A notable economic growth rate of 8 percent over the past five years has been supported by strong improvements in economic freedom, with reforms focused on spurring private sector–led development. Institutions that enhance economic growth are becoming more efficient and effective, supported by stable macroeconomic policies and ongoing reforms. The new president’s commitment to continued reform will be crucial in improving Ghana’s economic health and freedom.
Despite significant progress, obstacles do remain, and particular institutions need development and reform. Property rights are poorly protected, and high levels of corruption persist due to overall weakness in the rule of law. Tackling these issues will be necessary if rapid growth is to be maintained.
Background
The first country in colonial Africa to gain its independence, Ghana has been a stable democracy since 1992. Long-time opposition candidate John Atta Mills was elected president in December 2008 but passed away in 2012, and former Vice President John Dramani Mahama has succeeded to the presidency.
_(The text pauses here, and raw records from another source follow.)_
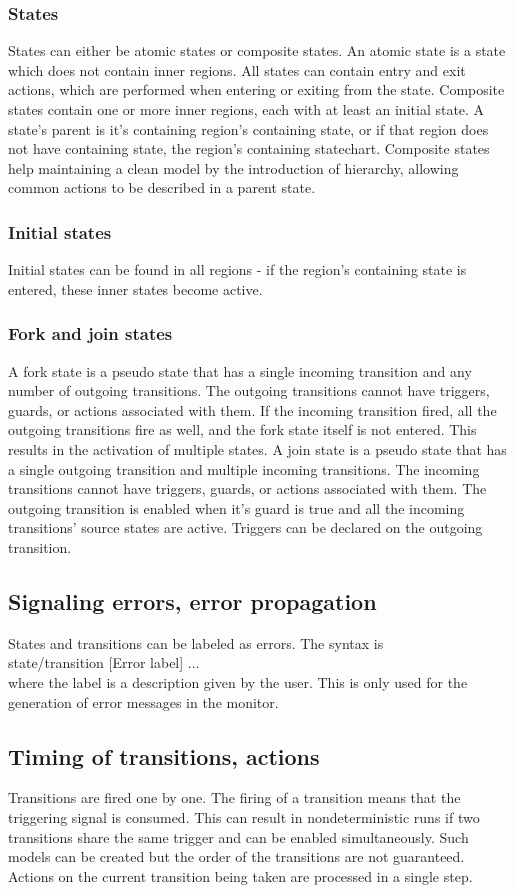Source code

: {    \subsubsection{States}
States can either be atomic states or composite states. An atomic state is a state which does not contain inner regions. All states can contain entry and exit actions, which are performed when entering or exiting from the state. Composite states contain one or more inner regions, each with at least an initial state. A state's parent is it's containing region's containing state, or if that region does not have containing state, the region's containing statechart. Composite states help maintaining a clean model by the introduction of hierarchy, allowing common actions to be described in a parent state.
    \subsubsection{Initial states}
Initial states can be found in all regions - if the region's containing state is entered, these inner states become active.
    \subsubsection{Fork and join states}
A fork state is a pseudo state that has a single incoming transition and any number of outgoing transitions. The outgoing transitions cannot have triggers, guards, or actions associated with them. If the incoming transition fired, all the outgoing transitions fire as well, and the fork state itself is not entered. This results in the activation of multiple states.
A join state is a pseudo state that has a single outgoing transition and multiple incoming transitions. The incoming transitions cannot have triggers, guards, or actions associated with them. The outgoing transition is enabled when it's guard is true and all the incoming transitions' source states are active. Triggers can be declared on the outgoing transition.
  \subsection{Signaling errors, error propagation}
States and transitions can be labeled as errors. The syntax is \\state/transition [Error label] ...\\ where the label is a description given by the user. This is only used for the generation of error messages in the monitor.
  \subsection{Timing of transitions, actions}
Transitions are fired one by one. The firing of a transition means that the triggering signal is consumed. This can result in nondeterministic runs if two transitions share the same trigger and can be enabled simultaneously. Such models can be created but the order of the transitions are not guaranteed. Actions on the current transition being taken are processed in a single step.
}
Considered a regional model for political and economic reform, Ghana has achieved strong growth through sound macroeconomic management. The country is rich in natural resources, including gold, diamonds, manganese ore, and bauxite, and oil production began in 2010. High prices for gold and cocoa helped to sustain economic growth from 2008–2011. The industrial sector (about 30 percent of GDP in 2007) is more developed than in many other African countries, yet agriculture is the economic pillar and in 2007 accounted for 50 percent of employment and 39 percent of exports.
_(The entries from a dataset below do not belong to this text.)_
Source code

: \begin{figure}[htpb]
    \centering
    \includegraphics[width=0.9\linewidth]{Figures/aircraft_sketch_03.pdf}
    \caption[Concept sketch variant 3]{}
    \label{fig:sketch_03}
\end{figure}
The judicial system is subject to political influence and suffers from corruption, albeit to a somewhat lesser extent than elsewhere in the region. The courts are slow to dispose of cases and face challenges in enforcing decisions, largely because of resource constraints and institutional inefficiencies. New President Mahama has called for “decency and dignity” in politics.
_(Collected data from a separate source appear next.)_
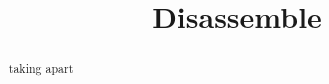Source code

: \documentclass{ximera}
\title{Disassemble}
\begin{document}
\begin{abstract}
taking apart
\end{abstract}
\maketitle
\end{document}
The top income and corporate tax rates are 25 percent. Other taxes include a value-added tax (VAT), a national health insurance levy, and a capital gains tax. The overall tax burden amounts to 12.1 percent of total domestic income, and government spending has fallen to the equivalent of 39.8 percent of GDP. The budget is in deficit, and public debt remains slightly over 40 percent of total domestic output.
The business start-up process has become less burdensome, taking only seven procedures, but obtaining necessary permits takes 218 days and costs over four times the level of average annual income. Despite ongoing efforts to modernize the labor code, much of the labor force remains in the informal economy. The government influences prices through state-owned utilities. Persistently high inflation has created pressure for dollarization.
The trade-weighted average tariff rate remains quite high at 8.6 percent, and non-tariff barriers further impede trade. The state generally does not discriminate against foreign investors except in key sectors, but the overall investment regime lacks efficiency and transparency. The financial sector has undergone privatizations, but the banking sector is undercapitalized, and access to financing remains limited.